In the past, the likes of Bela Lugosi and Christopher Lee have become horror icons thanks to their portrayals of the outwardly charming but inwardly evil Count. However, times have changed, and now vamps are largely viewed as tragic figures – teenage girls everywhere have even fallen in love with some of them.

True Blood, along with Twilight, has been at the vanguard of this new movement, which sees vamps painted mostly in a favourable light. It also shows no sign of slowing down any time soon.

The most recent instalment in the Twilight movie saga, Breaking Dawn – Part 1, had a record-breaking opening at the cinema the other week. And a fifth season of True Blood has been commissioned by US broadcasting giant HBO.

At the moment, we’re still watching the third season, although it comes to a close tonight.

Throughout the run we’ve seen Eric (Alexander Skarsgard) dealing with his personal demons, a matter that comes to a head as he grapples with his conscience while putting his plan to kill Russell (Denis O’Hare) into effect.

Will he go through with it, or back out at the last moment, putting his own undead existence in danger?

Lafayette (Nelsan Ellis) turns to religion for comfort after another bad Vampire trip, and Sookie (Anna Paquin) tires of living alongside the supernatural world – prompting her to imagine a life without Bill (Stephen Moyer) and his vampire colleagues.

Although the series is based on Charlaine Harris’s Southern Vampire Mysteries novels, the TV version does deviate from them somewhat.
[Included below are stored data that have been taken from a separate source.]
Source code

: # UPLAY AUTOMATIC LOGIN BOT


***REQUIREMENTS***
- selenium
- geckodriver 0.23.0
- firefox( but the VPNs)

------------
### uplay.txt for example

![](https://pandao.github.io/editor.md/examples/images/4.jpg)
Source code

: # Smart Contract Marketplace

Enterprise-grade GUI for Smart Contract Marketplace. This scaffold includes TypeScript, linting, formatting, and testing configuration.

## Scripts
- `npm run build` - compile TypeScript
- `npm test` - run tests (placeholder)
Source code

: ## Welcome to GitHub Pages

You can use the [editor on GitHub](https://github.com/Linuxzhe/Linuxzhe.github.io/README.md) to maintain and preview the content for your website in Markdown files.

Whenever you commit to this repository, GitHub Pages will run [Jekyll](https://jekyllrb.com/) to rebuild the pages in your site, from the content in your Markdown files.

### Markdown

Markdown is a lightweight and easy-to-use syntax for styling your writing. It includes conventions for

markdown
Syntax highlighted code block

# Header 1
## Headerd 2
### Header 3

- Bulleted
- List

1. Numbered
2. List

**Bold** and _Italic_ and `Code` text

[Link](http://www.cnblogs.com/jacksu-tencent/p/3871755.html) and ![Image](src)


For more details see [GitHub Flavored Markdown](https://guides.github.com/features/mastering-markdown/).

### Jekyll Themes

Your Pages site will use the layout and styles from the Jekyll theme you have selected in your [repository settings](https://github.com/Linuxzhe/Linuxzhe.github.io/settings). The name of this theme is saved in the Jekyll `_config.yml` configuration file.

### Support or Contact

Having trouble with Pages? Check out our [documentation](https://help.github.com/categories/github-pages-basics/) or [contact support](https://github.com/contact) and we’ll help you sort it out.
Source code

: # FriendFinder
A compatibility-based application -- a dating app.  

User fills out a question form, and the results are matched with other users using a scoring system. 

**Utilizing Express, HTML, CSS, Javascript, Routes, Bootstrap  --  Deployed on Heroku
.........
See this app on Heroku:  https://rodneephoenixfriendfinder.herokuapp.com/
For instance, Sookie is far closer to Eric in the books, but here she’s still involved with Bill.

Alexander Skarsgard plays the blond hunk, and he isn’t letting on whether Eric’s relationship with Sookie will develop any further in future, mostly because he claims he doesn’t know.

“You’d have to ask Alan (Ball, the executive producer) about that,” he says.

“(But) Sookie can’t stay with Bill forever, you know... That’s not great drama if they’re a happy couple... I guess that’s my job, to stir it up a little bit.”

DO vampires keep diaries? Surely it’s quite an undertaking, when you’re going to live forever. And surely the entries get a bit ‘samey’. You know, got up, ate some people, went and had a latte, tore the head off a Twilight doll...

Tonight’s episode of The Vampire Diaries is typically gruesome, exciting, steamy and intriguing, which are probably all words a vamp would use to describe themselves in their evening journal.

With help from Elena and Bonnie, Alaric tries to decipher the meaning behind his recent discovery. Elena and Rebekah (Claire Holt) engage in a mean-girl power struggle, until Rebekah finally reveals some of her family’s ancient secrets and the violent past she shares with Klaus and Elijah (Daniel Gillies).

ARTISTS draw inspiration from unlikely places and the documentary America On A Plate shows how people can make high art from the most bizarre of starting points. This is Stephen Smith’s re-envisioned story of 20th Century American culture through its most iconic institution – the diner.

Whether portrayed by Edward Hopper’s Nighthawks or as in the infamous encounter between Al Pacino and Robert De Niro in Heat, these gleaming, gawdy shacks are at the absolute heart of the American vision.

These homes of apple pie, endless coffee and bowls of soup with crackers, are a major slice of US life, and anybody who wishes that Wimpy were still around will want to see this homage to burgers served on plates.